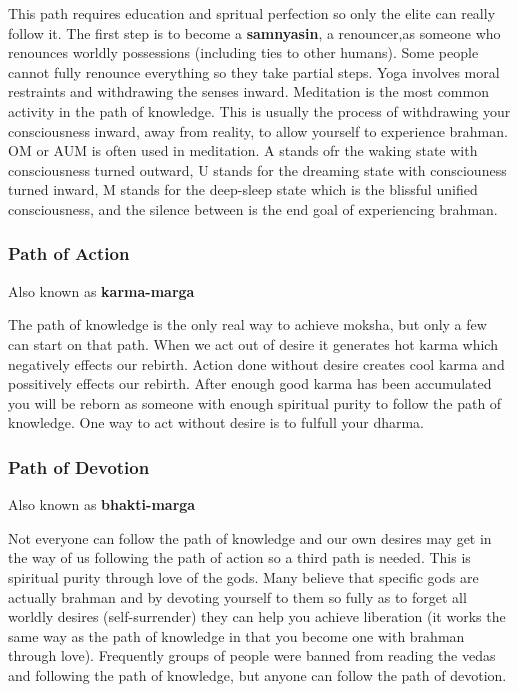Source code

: \documentclass{article}
\begin{document}
This path requires education and spritual perfection so only the elite can really follow it. The first step is to become a \textbf{samnyasin}, a renouncer,as someone who renounces worldly possessions (including ties to other humans). Some people cannot fully renounce everything so they take partial steps. Yoga involves moral restraints and withdrawing the senses inward. Meditation is the most common activity in the path of knowledge. This is usually the process of withdrawing your consciousness inward, away from reality, to allow yourself to experience brahman. OM or AUM is often used in meditation. A stands ofr the waking state with consciousness turned outward, U stands for the dreaming state with consciouness turned inward, M stands for the deep-sleep state which is the blissful unified consciousness, and the silence between  is the end goal of experiencing brahman.

\subsubsection{Path of Action}
\label{ssub:path_of_action}
Also known as \textbf{karma-marga}

The path of knowledge is the only real way to achieve moksha, but only a few can start on that path. When we act out of desire it generates hot karma which negatively effects our rebirth. Action done without desire creates cool karma and possitively effects our rebirth. After enough good karma has been accumulated you will be reborn as someone with enough spiritual purity to follow the path of knowledge. One way to act without desire is to fulfull your dharma.

\subsubsection{Path of Devotion}
\label{ssub:path_of_devotion}
Also known as \textbf{bhakti-marga}

Not everyone can follow the path of knowledge and our own desires may get in the way of us following the path of action so a third path is needed. This is spiritual purity through love of the gods. Many believe that specific gods are actually brahman and by devoting yourself to them so fully as to forget all worldly desires (self-surrender) they can help you achieve liberation (it works the same way as the path of knowledge in that you become one with brahman through love). Frequently groups of people were banned from reading the vedas and following the path of knowledge, but anyone can follow the path of devotion.
\end{document}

==========

Problem to solve :: Set the entire listing down again, exact in every line, without any pictures.

Solution to this task ::
Source code

: \documentclass{article}
\begin{document}
This path requires education and spritual perfection so only the elite can really follow it. The first step is to become a \textbf{samnyasin}, a renouncer,as someone who renounces worldly possessions (including ties to other humans). Some people cannot fully renounce everything so they take partial steps. Yoga involves moral restraints and withdrawing the senses inward. Meditation is the most common activity in the path of knowledge. This is usually the process of withdrawing your consciousness inward, away from reality, to allow yourself to experience brahman. OM or AUM is often used in meditation. A stands ofr the waking state with consciousness turned outward, U stands for the dreaming state with consciouness turned inward, M stands for the deep-sleep state which is the blissful unified consciousness, and the silence between  is the end goal of experiencing brahman.

\subsubsection{Path of Action}
\label{ssub:path_of_action}
Also known as \textbf{karma-marga}

The path of knowledge is the only real way to achieve moksha, but only a few can start on that path. When we act out of desire it generates hot karma which negatively effects our rebirth. Action done without desire creates cool karma and possitively effects our rebirth. After enough good karma has been accumulated you will be reborn as someone with enough spiritual purity to follow the path of knowledge. One way to act without desire is to fulfull your dharma.

\subsubsection{Path of Devotion}
\label{ssub:path_of_devotion}
Also known as \textbf{bhakti-marga}

Not everyone can follow the path of knowledge and our own desires may get in the way of us following the path of action so a third path is needed. This is spiritual purity through love of the gods. Many believe that specific gods are actually brahman and by devoting yourself to them so fully as to forget all worldly desires (self-surrender) they can help you achieve liberation (it works the same way as the path of knowledge in that you become one with brahman through love). Frequently groups of people were banned from reading the vedas and following the path of knowledge, but anyone can follow the path of devotion.
\end{document}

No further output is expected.